**TEXTE D'ÉTUDE**:
****
Pour une terre sans patrie ni frontière

SAADE Ernesto, Un Espoir ordinaire. Récit illustré d’une migration, traduit de l’anglais par Mathilde Tamae-Bouhon, Steinkis, 2024, 216 p., 20€

« Personne n’était là par choix » Saade E.

L’ouvrage raconte la migration de migrants sud-américains vers les USA. L’héroïne et le héros sont, comme l’auteur, salvadoriens. C’est le périple de leur voyage qui constitue la trame de la bande dessinée. Pour la raconter l’auteur-dessinateur a choisi un montage alterné qui le met en scène sous les traits d’un cousin du héros préparant une bande dessinée et recueillant rétrospectivement les faits du voyage. Par un jeu des couleurs, lecteur ou la lectrice sait toujours très aisément où il se situe dans l’histoire. Partant du Salvador, on traverse le Guatemala par Nentὁn, on entre au Mexique, passe au Chiapas direction Vera Cruz puis Poza Rica, Tampico, Tamaulipas, Reynosa, la frontière entre le Mexique et les USA puis enfin, la Californie.

Rapporté par un dessin réaliste et propre aux comics, avec un attrait pour le jeu des lumières sur les couleurs, Un Espoir ordinaire explicite la migration comme besoin humain et non comme désir individuel. Bien que la subjectivation de l’épopée, centrée sur les personnages, tienne la composition, le livre met l’accent sur les liens humains qu’entretiennent les migrants et migrantes des diverses nationalités qui partagent les mêmes affres, les mêmes peurs, les mêmes espoirs et les raisons proches qui les ont menés dans cette situation.
****
**ENTRÉES EXTRAITES**:
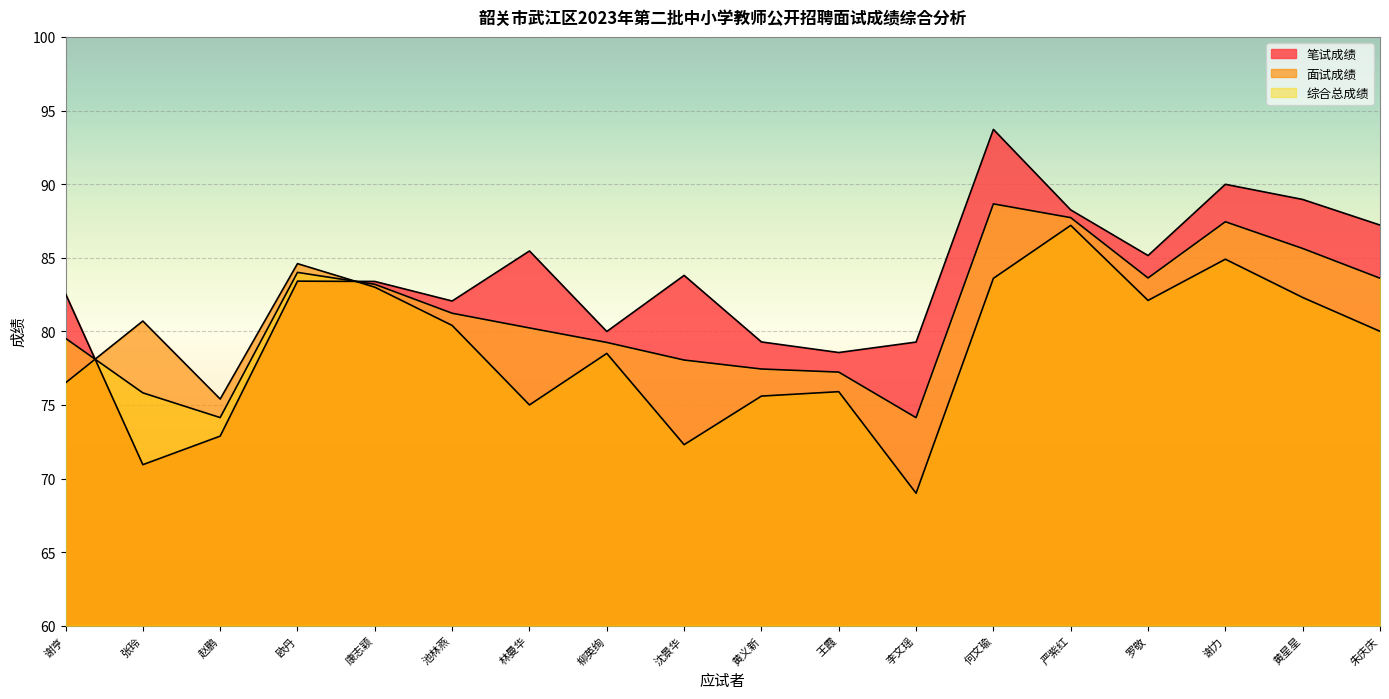

Which category has the highest value in the 面试成绩 series?

严紫红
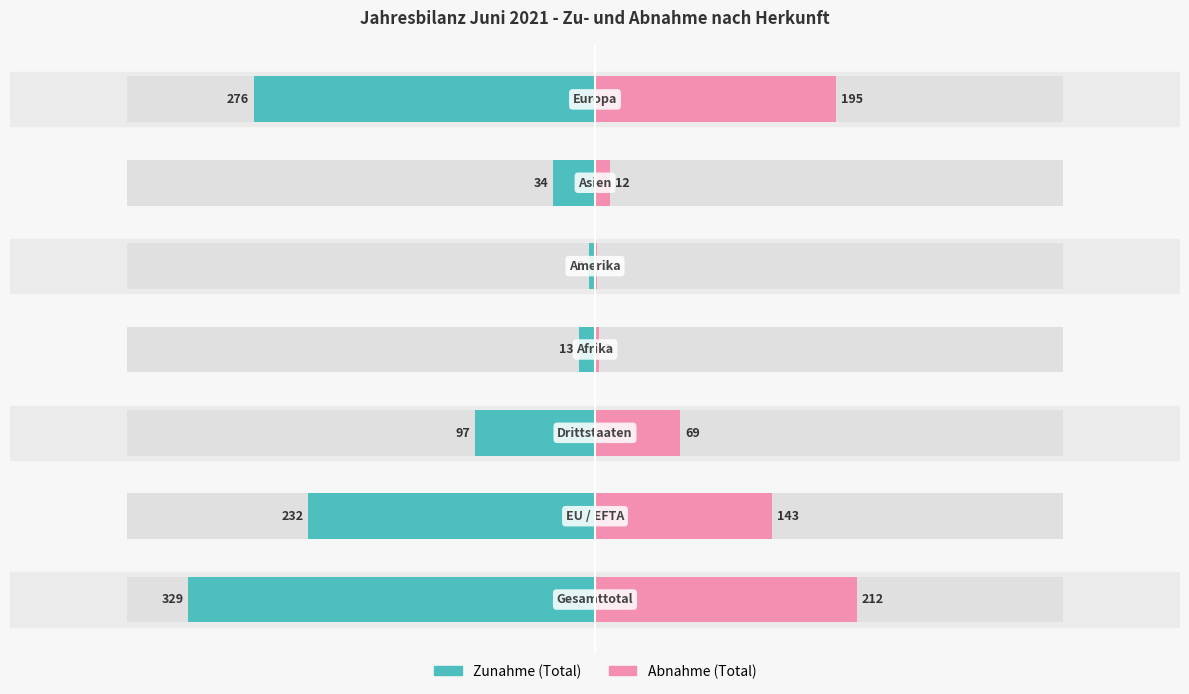

Reading left to right, list all the values displayed in this chart.

Zunahme (Total): -329	-232	-97	-13	-5	-34	-276
Abnahme (Total): 212	143	69	3	2	12	195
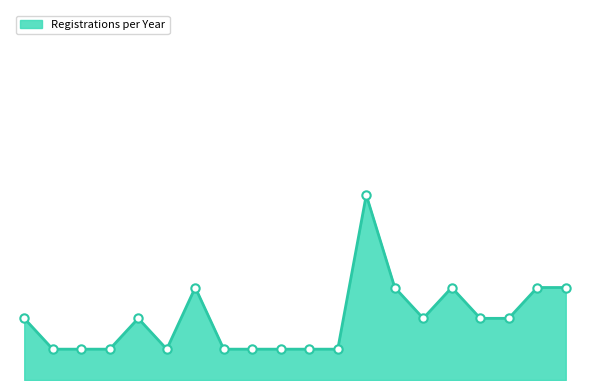

What is the difference between the maximum and minimum values?

8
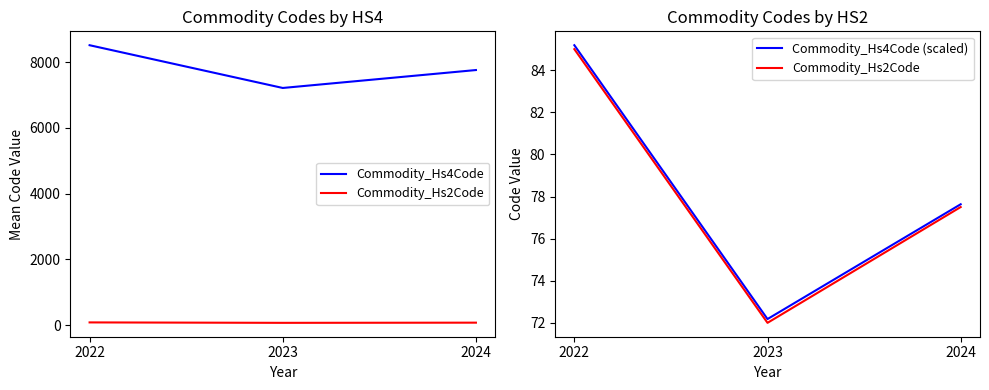

How many Commodity_Hs2Code values are between 72 and 85?

3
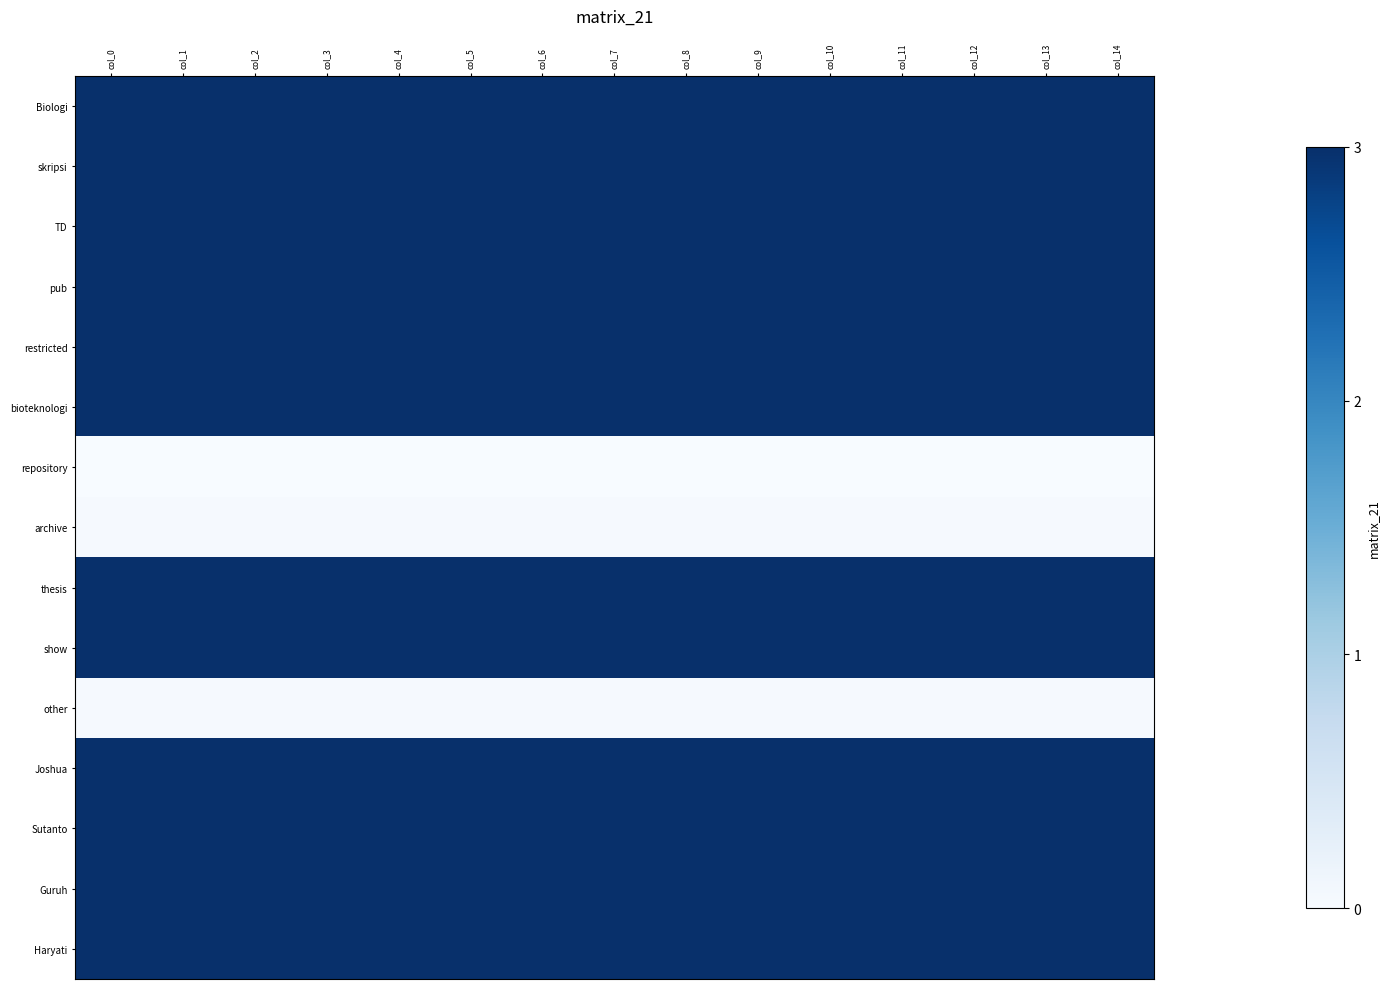

At which category is the sum across all series the highest?

col_0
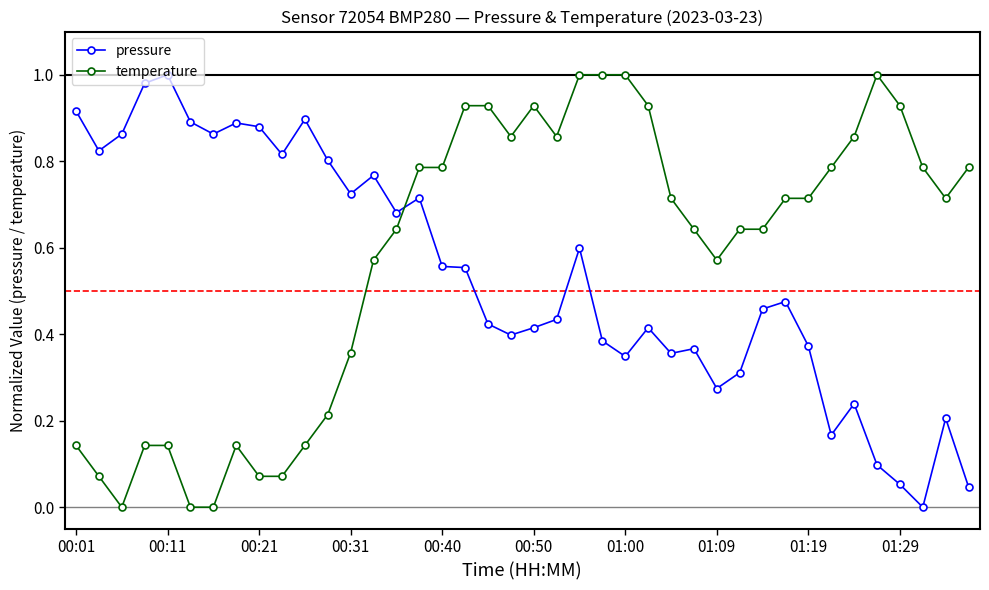

True or false: pressure and temperature cross at least once.

True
****
**EXERCICES À TRAITER**:
A. Reproduisez le passage du texte d'étude en commençant par « Rapporté par un » et en allant jusqu'à « dans cette situation. ».
B. Répondez à ces questions à partir du texte d'étude :
(i) Qui a traduit l'ouvrage de l'anglais ?
(ii) Quelle est la nationalité de l'héroïne et du héros ?
(iii) Quelle est la dernière étape du voyage ?
C. Les affirmations suivantes sont-elles conformes au texte d'étude ? Pour chacune, répondez par oui ou non et citez les mots du texte qui permettent de trancher.
(i) L'ouvrage compte 216 pages.
(ii) L'auteur se met en scène sous les traits d'un frère du héros.
(iii) Le livre présente la migration comme un désir individuel.
Les entrées n'interviennent nullement dans ce travail.

**RÉPONSES PAR EXERCICE**:
A.
Rapporté par un dessin réaliste et propre aux comics, avec un attrait pour le jeu des lumières sur les couleurs, Un Espoir ordinaire explicite la migration comme besoin humain et non comme désir individuel. Bien que la subjectivation de l’épopée, centrée sur les personnages, tienne la composition, le livre met l’accent sur les liens humains qu’entretiennent les migrants et migrantes des diverses nationalités qui partagent les mêmes affres, les mêmes peurs, les mêmes espoirs et les raisons proches qui les ont menés dans cette situation.

B.
(i) Mathilde Tamae-Bouhon.
(ii) Ils sont salvadoriens.
(iii) La Californie.

C.
(i) Oui : « 216 p. »
(ii) Non : « sous les traits d’un cousin du héros »
(iii) Non : « la migration comme besoin humain et non comme désir individuel »